I have loathed that fiction, and myself for fostering it. Like finding oneself insisting that the person one loved was pretty. Finding myself betraying everything, out of my desire not to betray it. Only let me waste no time now even for penance. It redresses nothing, least of all balance. Let me find instead a hard eye, proud of having no mercy, needing none, for the thing it loves.
I don’t think that Europeans get the same sort of passion for home. Generations and generations having worked out a way of regarding the place, taught them where to fix the feeling, what to see and how to communicate with it. And just the confidence which must come from the awareness that it all has been there so long already. And allow themselves even nostalgia without so much danger of sentimentality running riot. They can do it all more gently, more gracefully. Two qualities that we, quite often, must manage without.
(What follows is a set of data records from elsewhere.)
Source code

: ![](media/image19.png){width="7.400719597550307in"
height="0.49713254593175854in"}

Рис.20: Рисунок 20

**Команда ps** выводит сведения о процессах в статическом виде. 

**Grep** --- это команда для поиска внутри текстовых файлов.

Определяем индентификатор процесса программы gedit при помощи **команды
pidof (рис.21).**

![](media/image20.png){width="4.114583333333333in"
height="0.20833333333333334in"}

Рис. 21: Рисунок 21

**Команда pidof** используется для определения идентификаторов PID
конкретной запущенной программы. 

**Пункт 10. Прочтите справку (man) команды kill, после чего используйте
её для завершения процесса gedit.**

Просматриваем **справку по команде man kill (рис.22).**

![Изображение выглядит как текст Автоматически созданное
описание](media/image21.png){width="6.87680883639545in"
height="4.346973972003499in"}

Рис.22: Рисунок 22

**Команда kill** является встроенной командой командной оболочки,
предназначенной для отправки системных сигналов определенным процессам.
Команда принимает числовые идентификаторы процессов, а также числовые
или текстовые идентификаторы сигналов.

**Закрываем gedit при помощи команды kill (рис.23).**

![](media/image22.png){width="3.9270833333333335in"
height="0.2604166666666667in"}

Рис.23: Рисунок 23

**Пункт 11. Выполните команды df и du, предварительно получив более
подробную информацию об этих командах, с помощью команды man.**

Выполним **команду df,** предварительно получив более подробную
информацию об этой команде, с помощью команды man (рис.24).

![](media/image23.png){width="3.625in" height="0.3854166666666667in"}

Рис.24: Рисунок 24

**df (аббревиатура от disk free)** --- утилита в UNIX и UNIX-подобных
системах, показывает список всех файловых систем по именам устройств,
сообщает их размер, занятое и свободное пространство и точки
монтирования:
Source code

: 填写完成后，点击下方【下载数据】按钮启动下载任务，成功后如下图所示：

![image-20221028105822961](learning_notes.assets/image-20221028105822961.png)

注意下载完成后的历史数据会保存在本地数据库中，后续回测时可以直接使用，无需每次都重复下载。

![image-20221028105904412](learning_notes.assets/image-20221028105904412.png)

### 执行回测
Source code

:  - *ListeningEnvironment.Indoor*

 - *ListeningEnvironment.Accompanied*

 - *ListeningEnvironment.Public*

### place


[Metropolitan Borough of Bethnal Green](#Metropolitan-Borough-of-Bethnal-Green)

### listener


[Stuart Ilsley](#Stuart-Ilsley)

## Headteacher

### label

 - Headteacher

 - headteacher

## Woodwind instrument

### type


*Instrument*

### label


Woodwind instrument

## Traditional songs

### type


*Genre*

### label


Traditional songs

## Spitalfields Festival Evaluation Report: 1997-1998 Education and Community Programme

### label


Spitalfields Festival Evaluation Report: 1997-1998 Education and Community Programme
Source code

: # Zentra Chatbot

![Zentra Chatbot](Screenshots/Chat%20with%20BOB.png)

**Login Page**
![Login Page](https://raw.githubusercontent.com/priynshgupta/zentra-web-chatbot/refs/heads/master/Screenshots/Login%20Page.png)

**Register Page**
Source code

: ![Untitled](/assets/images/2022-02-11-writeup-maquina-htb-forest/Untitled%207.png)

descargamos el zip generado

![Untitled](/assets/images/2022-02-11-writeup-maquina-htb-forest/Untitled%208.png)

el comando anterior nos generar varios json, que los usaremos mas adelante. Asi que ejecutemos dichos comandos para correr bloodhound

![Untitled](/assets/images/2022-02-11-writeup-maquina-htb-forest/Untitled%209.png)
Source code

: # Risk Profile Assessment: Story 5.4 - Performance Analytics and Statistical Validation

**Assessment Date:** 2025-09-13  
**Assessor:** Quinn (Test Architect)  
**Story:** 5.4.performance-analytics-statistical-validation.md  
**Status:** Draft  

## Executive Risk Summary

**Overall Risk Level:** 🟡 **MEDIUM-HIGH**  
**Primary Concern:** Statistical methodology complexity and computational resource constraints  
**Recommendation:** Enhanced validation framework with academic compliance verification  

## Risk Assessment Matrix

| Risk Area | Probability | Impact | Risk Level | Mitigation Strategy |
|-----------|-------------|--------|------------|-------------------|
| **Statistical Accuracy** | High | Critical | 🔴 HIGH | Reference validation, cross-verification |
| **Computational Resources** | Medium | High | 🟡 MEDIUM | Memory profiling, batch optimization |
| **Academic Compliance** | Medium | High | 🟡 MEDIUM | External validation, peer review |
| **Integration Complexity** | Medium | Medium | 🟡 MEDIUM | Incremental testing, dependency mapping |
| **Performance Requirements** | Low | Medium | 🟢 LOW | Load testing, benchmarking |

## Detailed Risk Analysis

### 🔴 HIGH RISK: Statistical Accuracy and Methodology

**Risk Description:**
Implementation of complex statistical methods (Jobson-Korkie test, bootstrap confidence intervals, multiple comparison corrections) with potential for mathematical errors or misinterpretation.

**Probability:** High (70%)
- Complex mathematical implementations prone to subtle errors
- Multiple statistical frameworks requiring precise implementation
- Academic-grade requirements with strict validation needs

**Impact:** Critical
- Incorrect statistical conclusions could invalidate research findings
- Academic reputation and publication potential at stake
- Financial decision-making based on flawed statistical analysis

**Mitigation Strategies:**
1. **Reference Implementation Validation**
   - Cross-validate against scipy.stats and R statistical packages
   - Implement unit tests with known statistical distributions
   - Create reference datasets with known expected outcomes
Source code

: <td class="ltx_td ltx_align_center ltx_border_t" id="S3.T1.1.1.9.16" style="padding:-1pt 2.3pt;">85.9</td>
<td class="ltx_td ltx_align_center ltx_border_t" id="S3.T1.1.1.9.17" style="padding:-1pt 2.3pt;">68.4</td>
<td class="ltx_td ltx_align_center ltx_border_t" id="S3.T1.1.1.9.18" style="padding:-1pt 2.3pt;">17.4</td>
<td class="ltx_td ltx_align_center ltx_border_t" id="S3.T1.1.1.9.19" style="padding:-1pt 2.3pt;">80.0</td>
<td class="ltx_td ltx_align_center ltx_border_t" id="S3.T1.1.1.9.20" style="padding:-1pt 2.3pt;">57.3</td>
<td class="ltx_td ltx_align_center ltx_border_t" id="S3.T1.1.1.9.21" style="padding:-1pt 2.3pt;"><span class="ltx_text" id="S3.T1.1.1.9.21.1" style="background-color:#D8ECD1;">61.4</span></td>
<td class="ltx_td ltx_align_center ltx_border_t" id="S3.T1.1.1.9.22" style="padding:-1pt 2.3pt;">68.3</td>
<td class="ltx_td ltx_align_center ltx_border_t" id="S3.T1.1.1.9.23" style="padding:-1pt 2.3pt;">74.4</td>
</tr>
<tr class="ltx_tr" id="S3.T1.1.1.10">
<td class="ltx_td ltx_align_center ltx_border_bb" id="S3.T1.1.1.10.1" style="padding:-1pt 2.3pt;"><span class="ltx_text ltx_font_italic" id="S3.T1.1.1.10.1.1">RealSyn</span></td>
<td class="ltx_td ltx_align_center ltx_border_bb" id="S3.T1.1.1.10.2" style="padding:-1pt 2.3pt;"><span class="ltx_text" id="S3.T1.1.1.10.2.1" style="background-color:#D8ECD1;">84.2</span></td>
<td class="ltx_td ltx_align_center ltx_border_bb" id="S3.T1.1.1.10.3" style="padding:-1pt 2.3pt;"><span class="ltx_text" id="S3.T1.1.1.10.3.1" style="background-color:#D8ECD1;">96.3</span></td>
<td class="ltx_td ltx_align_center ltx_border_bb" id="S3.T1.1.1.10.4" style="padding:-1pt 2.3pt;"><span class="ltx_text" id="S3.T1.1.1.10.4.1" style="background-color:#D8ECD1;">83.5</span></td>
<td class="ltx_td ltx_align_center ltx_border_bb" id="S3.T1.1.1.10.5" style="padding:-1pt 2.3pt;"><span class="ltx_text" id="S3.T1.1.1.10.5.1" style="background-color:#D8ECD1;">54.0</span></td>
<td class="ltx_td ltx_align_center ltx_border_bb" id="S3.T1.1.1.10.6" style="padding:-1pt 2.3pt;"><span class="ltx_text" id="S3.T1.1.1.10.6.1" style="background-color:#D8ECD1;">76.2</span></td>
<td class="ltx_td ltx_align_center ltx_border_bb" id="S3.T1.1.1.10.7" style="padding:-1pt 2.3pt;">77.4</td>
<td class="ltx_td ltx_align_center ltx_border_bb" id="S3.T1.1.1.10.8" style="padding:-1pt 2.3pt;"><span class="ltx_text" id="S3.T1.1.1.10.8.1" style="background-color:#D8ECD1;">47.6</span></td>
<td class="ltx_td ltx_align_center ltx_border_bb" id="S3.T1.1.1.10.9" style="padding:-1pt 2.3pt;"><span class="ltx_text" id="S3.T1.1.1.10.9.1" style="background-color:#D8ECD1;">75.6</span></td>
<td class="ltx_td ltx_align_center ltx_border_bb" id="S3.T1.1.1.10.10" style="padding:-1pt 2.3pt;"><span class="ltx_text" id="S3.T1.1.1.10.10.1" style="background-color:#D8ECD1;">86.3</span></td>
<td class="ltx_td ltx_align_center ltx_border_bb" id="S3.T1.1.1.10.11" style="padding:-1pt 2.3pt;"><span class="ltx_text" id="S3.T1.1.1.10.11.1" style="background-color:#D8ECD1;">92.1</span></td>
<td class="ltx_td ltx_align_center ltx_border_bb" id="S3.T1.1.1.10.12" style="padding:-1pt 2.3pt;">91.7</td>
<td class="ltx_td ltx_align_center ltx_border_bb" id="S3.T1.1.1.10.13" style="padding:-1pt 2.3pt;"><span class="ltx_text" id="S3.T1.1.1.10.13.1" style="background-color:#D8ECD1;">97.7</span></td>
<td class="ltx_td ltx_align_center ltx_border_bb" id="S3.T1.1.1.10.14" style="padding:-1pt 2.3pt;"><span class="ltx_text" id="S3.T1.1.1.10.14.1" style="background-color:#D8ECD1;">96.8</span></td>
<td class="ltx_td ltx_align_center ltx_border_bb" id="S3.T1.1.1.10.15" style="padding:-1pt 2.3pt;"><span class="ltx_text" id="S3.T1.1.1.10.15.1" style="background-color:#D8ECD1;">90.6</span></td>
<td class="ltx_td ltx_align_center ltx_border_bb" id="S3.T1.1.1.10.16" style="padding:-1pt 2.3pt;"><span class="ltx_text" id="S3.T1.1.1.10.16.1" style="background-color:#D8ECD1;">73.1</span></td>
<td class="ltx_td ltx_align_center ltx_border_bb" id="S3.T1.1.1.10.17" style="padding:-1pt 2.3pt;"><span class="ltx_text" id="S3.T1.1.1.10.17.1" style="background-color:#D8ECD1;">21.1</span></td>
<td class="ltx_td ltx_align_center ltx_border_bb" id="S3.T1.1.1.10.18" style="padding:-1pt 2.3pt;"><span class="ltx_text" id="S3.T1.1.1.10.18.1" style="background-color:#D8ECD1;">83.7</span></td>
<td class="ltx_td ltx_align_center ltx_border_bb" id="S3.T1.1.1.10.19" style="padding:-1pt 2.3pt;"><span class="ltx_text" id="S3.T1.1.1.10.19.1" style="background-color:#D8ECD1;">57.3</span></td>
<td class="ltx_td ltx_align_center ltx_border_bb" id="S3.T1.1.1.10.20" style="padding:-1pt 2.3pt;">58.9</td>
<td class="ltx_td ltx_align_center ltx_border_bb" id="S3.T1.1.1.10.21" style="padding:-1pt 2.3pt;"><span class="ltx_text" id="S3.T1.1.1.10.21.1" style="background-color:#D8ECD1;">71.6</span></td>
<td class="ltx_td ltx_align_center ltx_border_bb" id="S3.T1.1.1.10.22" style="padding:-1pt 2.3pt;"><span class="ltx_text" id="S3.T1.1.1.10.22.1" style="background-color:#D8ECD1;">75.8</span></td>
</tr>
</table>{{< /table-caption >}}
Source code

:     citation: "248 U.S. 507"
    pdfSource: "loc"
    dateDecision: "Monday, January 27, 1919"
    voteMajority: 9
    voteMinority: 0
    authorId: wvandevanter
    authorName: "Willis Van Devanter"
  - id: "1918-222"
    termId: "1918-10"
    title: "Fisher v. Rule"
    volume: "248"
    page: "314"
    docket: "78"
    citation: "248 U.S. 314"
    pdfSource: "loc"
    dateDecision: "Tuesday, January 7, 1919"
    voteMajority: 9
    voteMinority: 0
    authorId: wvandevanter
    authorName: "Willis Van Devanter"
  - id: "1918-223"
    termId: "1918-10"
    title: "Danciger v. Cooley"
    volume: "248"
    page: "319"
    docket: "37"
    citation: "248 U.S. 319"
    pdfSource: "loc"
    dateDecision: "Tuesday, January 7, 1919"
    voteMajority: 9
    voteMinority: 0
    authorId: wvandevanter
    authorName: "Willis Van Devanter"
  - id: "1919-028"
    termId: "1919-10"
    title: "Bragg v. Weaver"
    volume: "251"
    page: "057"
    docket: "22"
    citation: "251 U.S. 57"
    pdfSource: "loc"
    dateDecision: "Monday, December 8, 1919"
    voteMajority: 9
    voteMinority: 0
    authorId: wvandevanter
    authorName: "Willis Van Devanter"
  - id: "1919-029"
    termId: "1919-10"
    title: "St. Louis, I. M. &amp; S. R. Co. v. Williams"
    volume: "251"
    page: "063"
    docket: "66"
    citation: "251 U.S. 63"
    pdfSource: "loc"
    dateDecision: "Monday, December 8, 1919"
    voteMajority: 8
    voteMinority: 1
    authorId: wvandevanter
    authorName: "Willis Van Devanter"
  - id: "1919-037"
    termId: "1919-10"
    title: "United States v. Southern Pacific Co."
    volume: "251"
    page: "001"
I suppose it would be simpler to say that they have loved their place for generations, centuries; and know it, without having to make a fuss about it. Whereas, by comparison, we begin as a loveless people. Generation after generation having cared little for the place. Our fathers began by caring little enough about Europe so that they could leave it. We’ve used the place, wasted it. It has made us prodigal, restless. And we are attached to it in still-raw ways that we aren’t aware of, most often. We ought to know that we couldn’t hate it as fiercely as we do sometimes without there being something honest in our attachment to it. But there is always the sense of surprise, of inarticulate awkwardness, at discovering that the name for what you feel is love.
The black sea down there doesn’t even need sleep, all the way to Labrador; and the night is splendid, and above it all.